Ollama backend using the ollama Python SDK (chat endpoint).

Supports native tool-calling and strict structured outputs via the format parameter on /api/chat, aligned with the shared tool loop semantics.

Usage

export ALLOY_MODEL=ollama:<model>
# Ensure the model is running locally: ollama run <model>

API strategy

Ollama supports two API strategies internally:

  • native (default for most models): uses the Ollama Python SDK and /api/chat.
  • openai_chat: uses the OpenAI SDK pointed at Ollama’s Chat Completions‑compatible endpoint (base_url=http://localhost:11434/v1, api_key=ollama).

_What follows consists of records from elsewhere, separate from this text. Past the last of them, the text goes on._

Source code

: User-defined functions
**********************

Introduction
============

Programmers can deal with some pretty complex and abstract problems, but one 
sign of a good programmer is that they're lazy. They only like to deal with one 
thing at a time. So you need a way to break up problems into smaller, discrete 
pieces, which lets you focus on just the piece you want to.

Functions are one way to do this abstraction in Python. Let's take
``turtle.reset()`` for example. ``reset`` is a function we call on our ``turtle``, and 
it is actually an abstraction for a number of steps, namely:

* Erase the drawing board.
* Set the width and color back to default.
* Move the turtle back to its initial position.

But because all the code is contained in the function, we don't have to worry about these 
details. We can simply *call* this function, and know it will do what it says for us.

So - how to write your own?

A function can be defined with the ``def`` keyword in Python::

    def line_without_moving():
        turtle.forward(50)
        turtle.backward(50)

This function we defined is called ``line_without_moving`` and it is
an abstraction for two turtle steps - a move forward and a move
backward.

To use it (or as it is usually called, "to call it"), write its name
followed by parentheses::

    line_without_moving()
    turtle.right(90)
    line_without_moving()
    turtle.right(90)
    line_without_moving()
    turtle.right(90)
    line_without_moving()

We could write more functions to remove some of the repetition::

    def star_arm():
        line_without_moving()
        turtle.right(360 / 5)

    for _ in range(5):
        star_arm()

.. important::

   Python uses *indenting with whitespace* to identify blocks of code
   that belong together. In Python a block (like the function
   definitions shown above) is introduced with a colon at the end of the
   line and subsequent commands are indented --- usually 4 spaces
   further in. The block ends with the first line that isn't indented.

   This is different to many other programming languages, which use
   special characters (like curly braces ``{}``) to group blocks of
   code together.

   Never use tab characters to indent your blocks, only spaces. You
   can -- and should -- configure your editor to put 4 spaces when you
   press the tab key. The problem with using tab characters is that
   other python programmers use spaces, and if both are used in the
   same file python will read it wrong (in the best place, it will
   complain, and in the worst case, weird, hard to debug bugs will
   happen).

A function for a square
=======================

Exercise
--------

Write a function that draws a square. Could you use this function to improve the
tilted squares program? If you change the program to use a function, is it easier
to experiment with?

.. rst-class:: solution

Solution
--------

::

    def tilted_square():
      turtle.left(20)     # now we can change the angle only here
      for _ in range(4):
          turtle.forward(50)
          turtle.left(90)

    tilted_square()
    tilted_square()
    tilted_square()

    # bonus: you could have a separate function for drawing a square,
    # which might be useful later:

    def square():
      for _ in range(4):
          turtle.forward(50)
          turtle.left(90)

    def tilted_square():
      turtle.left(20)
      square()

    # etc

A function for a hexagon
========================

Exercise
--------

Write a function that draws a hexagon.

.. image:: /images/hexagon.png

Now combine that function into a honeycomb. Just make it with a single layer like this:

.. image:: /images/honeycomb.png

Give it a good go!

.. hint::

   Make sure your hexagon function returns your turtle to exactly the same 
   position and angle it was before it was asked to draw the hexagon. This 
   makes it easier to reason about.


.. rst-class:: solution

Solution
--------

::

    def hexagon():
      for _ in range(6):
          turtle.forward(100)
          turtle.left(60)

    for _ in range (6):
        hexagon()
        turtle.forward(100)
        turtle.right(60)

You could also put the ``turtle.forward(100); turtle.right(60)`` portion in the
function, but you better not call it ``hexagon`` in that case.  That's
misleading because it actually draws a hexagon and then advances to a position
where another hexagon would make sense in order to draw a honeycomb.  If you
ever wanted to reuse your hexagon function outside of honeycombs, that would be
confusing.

Default is native. The config layer auto‑routes ollama:*gpt-oss* models to openai_chat unless you explicitly set extra["ollama_api"]. Override via Config.extra["ollama_api"] = "native" | "openai_chat" to control it.

Notes:

  • Tools: both strategies support function tools; native path uses role="tool" messages; OpenAI Chat path uses tool_calls / tool_call_id.
  • Structured outputs: native supports JSON Schema via format={...} (strict). OpenAI‑compat works with Chat Completions parsing; Alloy can add one final follow‑up (no tools) when auto_finalize_missing_output is enabled.

Configuration extras

  • Key: ollama_api
  • Values: "native" | "openai_chat"
  • Default: "native"

Example

from alloy import configure

cfg = configure(extra={"ollama_api": "openai_chat"})

Streaming

  • Supports text‑only streaming (ask.stream(...) and command.stream(...)).
  • Streaming with tools or typed outputs is not supported.

Model compatibility (tools + structured outputs)

Tool calling requires a “tool‑capable” model. Structured outputs (strict JSON) are enforced by the API; larger instruction‑tuned models adhere best. Quick picks (see Providers guide for details):

  • Llama 3.1 (8B/70B): tools + structured OK; prefer 70B for reliability.
  • Qwen 2.5/3 (mid/large): strong tool following; works with both APIs.
  • Mistral Nemo 12B, Mixtral: good balance; tool‑tagged variants recommended.
  • Command‑R / Command‑R+: robust tool chains.
  • Firefunction‑v2 (70B): purpose‑built for function calls.
  • Gemma 2 IT: tools require careful prompting or fine‑tunes; not first choice.

Caveats

  • OpenAI‑compatible layer focuses on Chat Completions; it does not implement the OpenAI Responses API. Features tied to /v1/responses won’t work through the shim.
  • Some Ollama options (e.g., num_ctx) aren’t exposed via the OpenAI shim; use the native API for full control.